#### [Required work]
Lift out each line of the data that holds "assign".

#### [Dataset extract]
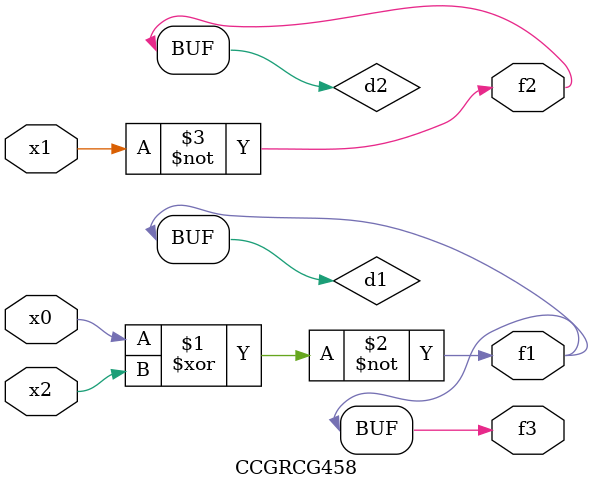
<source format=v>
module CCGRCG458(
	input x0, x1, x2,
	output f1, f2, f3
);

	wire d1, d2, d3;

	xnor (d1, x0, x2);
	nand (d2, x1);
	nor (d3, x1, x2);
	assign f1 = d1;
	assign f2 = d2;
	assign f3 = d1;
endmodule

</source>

==

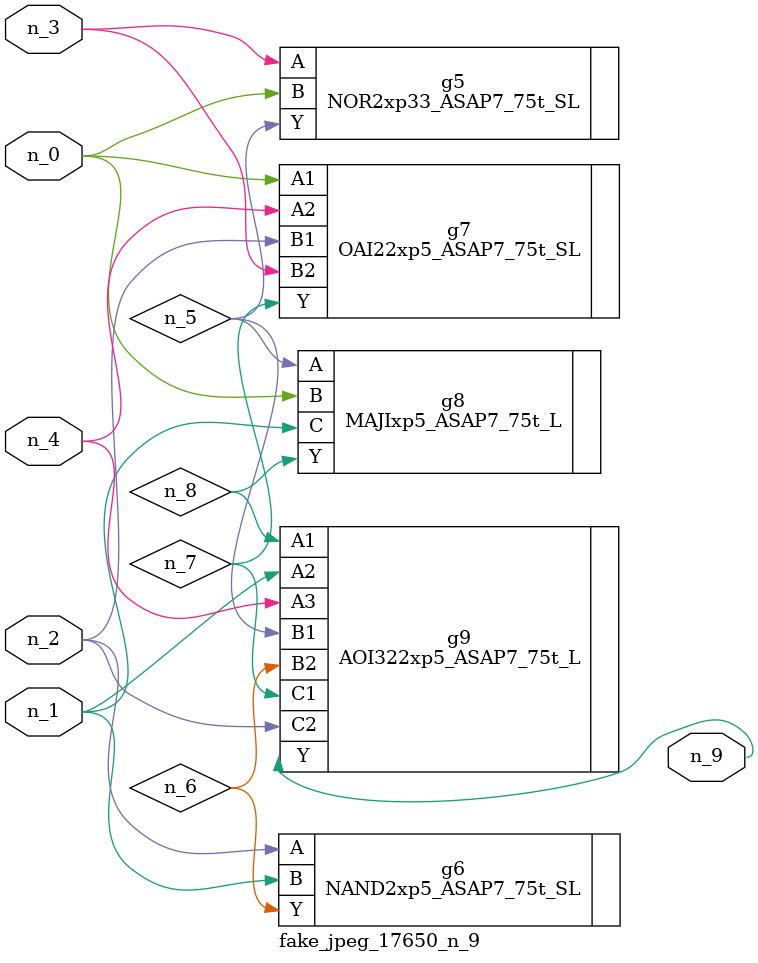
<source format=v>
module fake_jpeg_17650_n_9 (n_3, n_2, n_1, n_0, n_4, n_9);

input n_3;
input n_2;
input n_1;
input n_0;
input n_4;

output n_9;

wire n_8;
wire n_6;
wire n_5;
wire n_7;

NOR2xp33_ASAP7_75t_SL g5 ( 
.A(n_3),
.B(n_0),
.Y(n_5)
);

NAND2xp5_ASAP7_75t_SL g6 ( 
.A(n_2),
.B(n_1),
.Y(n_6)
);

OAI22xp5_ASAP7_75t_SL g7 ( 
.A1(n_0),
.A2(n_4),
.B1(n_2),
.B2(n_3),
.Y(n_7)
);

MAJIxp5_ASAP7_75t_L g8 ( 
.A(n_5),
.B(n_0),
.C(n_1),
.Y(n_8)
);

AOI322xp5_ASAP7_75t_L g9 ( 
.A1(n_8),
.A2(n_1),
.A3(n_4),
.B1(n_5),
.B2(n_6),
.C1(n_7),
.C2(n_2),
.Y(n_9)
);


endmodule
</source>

#### [Output below]
	assign f1 = d1;
	assign f2 = d2;
	assign f3 = d1;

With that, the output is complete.